Helping Developers Help Themselves: Automatic Decomposition of Code Review Changes

Helping Developers Help Themselves: Automatic Decomposition of Code Review Changes – Barnett et al. 2015

Earlier this week we saw that pull requests with well organised commits are strongly preferred by integrators.

Unfortunately, developers often make changes that incorporate multiple bug fixes, feature additions, refactorings, etc.. These result in changes that are both large and only loosely related, if at all, leading to difficulty in understanding.

Rounding out this week of papers from ICSE ’15, Barnett et al. from Microsoft developed a tool called ClusterChanges which decomposes changesets into independent parts. In a study, developers found the partioning to be a helpful aid during code reviews.

… we built a prototype graphical tool and used it to investigate changesets submitted for review in Bing and Office at Microsoft. Our quantitative evaluation shows that over 40% of changes submitted for review at Microsoft can be potentially decomposed into multiple partitions, indicating a high potential for use.

The basic approach to identifying related changes is to take the diff-regions produced by a standard diff tool comparing before and after versions of files, and then group those diff-regions together based on definition-and-use relationships.

We use the def-use relationship as the primary organizing principle for clustering diff-regions. Programmers often introduce interesting functional changes to code by introducing or modifying definitions along with their uses.

ClusterChanges finds definitions (of types, fields, and methods) that have been changed within a diff-region, and the uses of that definition changed within diff-regions. Diff-regions f1 and f2 are then grouped into the same partition (RelatedDiffs) if any one of the following conditions is true:

  • f1 and f2 are both within the same enclosing method, or
  • there are changes to the definition of some element in f1 and corresponding changes in the use of that element in f2
  • f1 and f2 both contain a change to the use of some element, and that element is defined within the changeset, but not itself changed

We group diff-regions in the same method together because a) in practice, we observe that changes to the same method are often related, and b) in prior research, we observed that reviewers usually review methods atomically (i.e., they rarely review different diffregions in a method separately). Given these relations we create a partitioning over the set of diff-regions by computing the reflexive, symmetric and transitive closure of RelatedDiffs.

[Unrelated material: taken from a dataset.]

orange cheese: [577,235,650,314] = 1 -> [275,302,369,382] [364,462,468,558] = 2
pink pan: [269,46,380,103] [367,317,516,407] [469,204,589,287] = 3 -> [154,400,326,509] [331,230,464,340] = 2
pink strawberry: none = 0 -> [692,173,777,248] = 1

The result of this process is a set of trivial partitions that are fully enclosed within a single method, or where there is only one diff-region and it is outside of a method, and a set of non-trivial partitions (everything else).

The ClusterChanges tool then displays these partitions graphically:

Review Editor for Clustered Changes

ClusterChanges was applied to a randomly selected set of 1000 changesets submitted for review in the development of Microsoft Office 2013.

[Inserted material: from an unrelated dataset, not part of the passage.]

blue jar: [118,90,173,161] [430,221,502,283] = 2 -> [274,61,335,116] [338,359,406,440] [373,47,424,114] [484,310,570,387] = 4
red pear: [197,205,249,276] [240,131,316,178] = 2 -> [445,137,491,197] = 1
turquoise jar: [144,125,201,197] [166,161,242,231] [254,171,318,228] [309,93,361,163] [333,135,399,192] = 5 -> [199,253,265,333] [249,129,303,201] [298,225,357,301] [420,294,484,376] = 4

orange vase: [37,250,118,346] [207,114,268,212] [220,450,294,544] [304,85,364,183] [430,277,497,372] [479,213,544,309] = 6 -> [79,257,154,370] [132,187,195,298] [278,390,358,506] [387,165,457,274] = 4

While the most common case are changesets containing just one non-trivial partition, this still makes up only 45%. Nearly 42% of all changes contain more than one non-trivial partition. In addition, the proportion of changed methods that end up in non-trivial partitions is 66% on average per review. To the degree that CLUSTERCHANGES correctly identifies non-trivial partitions, this indicates that i) a large proportion of changesets can be decomposed into multiple independent changes, and ii) our decomposition covers a large fraction of changed methods in a review.

Looking at changesets with lots of partitions, the authors found that many of these could be further consolidated by an enhancement to the tool that also considered:

(a) annotating several methods with common C# attributes such as Serializable or Obsolete, (b) a common refactoring (e.g. addition of a log message or variable renaming) across a large number of methods, and (c) relationships between overridden methods and their implementations.

A user study was conducted in which the developers responsible for the changesets were asked if they agreed with the automated decomposition.

Of the 20 participants, 16 said that our non-trivial partitions were both correct and complete, i.e., the non-trivial partitions were indeed independent, the diff-regions within each partition were related and there were no missing conceptual groups… most developers agree with our automatic partitioning and believe the decomposition is useful for reviewers to understand their changes better (some even asked for the prototype to use on their own reviews going forward).

With these promising early results, the authors will now be moving on to do further studies with code reviewers.